OK, so what’s the point here? To note how much crap I can pack into a sheet of paper that’s pretending to be a car? Sure. I mean, no… it’s a bit bigger than that.
I’ve been slowly making time to create some tutorials on drawing cars, and while handling the basics is cool, and probably the most logical place to start, I was noticing something… well… missing (see s trend here?). I took a step back, and realized that what was missing:
I mean, sure, you can teach someone to draw, or to paint, or to use software… but it’s those little life experiences that make it come together. Teaching someone to observe, and then to apply what they’ve seen, what they’ve witnessed in some way… that, my friend, is the shiznit. The part when it all comes together, and someone begins to develop a unique style, versus simply mimicking another, or rote-learning some pen strokes.
With that in mind, I started to re-teach my kid to draw. To listen to music, watch film, read… and, even better, to create with an emphasis on the harmony of what he is doing and the things that are going on around him and his work. Hell, I’d be stoked if the boy mowed the lawn in interesting patterns and cut the plants into topiaries resembling mythical creatures locked in battle over the weeds he strategically left behind. Then again, perhaps I’m reading a bit deep into things here.

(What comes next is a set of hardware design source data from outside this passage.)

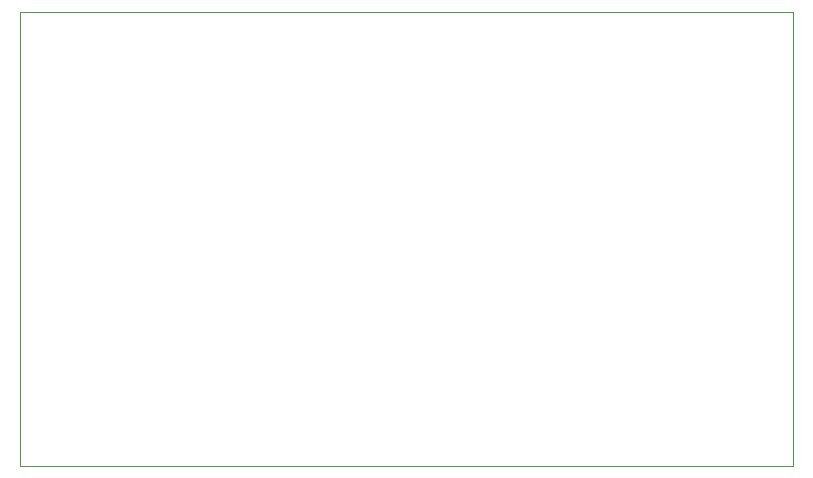
<source format=gbr>
%TF.GenerationSoftware,KiCad,Pcbnew,9.0.4*%
%TF.CreationDate,2025-08-19T16:45:46+02:00*%
%TF.ProjectId,XIAOC6_Occupancy_Battery,5849414f-4336-45f4-9f63-637570616e63,rev?*%
%TF.SameCoordinates,Original*%
%TF.FileFunction,Profile,NP*%
%FSLAX46Y46*%
G04 Gerber Fmt 4.6, Leading zero omitted, Abs format (unit mm)*
G04 Created by KiCad (PCBNEW 9.0.4) date 2025-08-19 16:45:46*
%MOMM*%
%LPD*%
G01*
G04 APERTURE LIST*
%TA.AperFunction,Profile*%
%ADD10C,0.050000*%
%TD*%
G04 APERTURE END LIST*
D10*
X83500000Y-25000000D02*
X149000000Y-25000000D01*
X149000000Y-63500000D01*
X83500000Y-63500000D01*
X83500000Y-25000000D01*
M02*

</source>
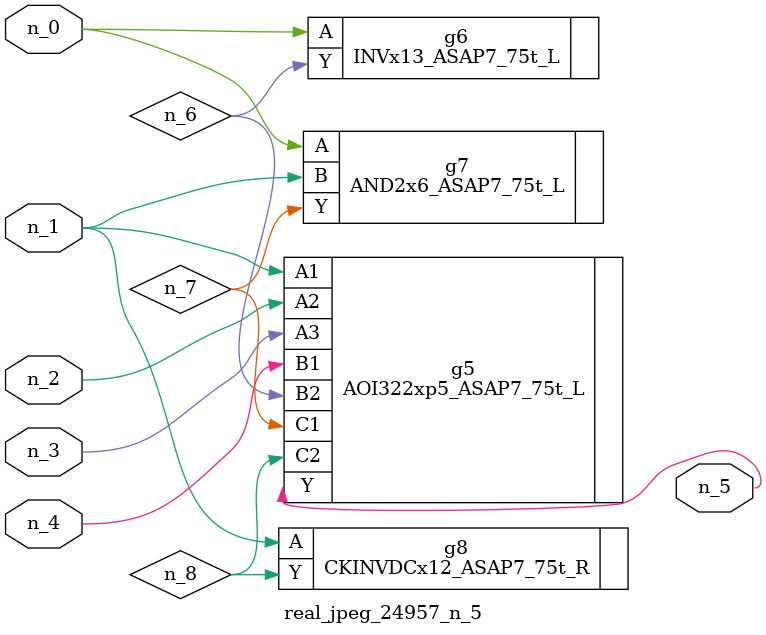
<source format=v>
module real_jpeg_24957_n_5 (n_4, n_0, n_1, n_2, n_3, n_5);

input n_4;
input n_0;
input n_1;
input n_2;
input n_3;

output n_5;

wire n_8;
wire n_6;
wire n_7;

INVx13_ASAP7_75t_L g6 ( 
.A(n_0),
.Y(n_6)
);

AND2x6_ASAP7_75t_L g7 ( 
.A(n_0),
.B(n_1),
.Y(n_7)
);

AOI322xp5_ASAP7_75t_L g5 ( 
.A1(n_1),
.A2(n_2),
.A3(n_3),
.B1(n_4),
.B2(n_6),
.C1(n_7),
.C2(n_8),
.Y(n_5)
);

CKINVDCx12_ASAP7_75t_R g8 ( 
.A(n_1),
.Y(n_8)
);


endmodule
</source>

I want my work to be a constantly evolving entity. To be a little more than the sum of its parts. And, perhaps more importantly, to pass that idea forward in the tutorials, and inspire someone to push themselves in the same way… How cool would it be to not only push an artist in their art, but have that very act come back and do likewise?
I really want to see my art pack even more detail. If there’s any truth to the old saying that the devil’s in the details, then I want my work to become some sort of twisted, demonic state of Mardi Gras, complete with a never-ending exchange of cool visuals for strings of “wow, I never noticed that before!”.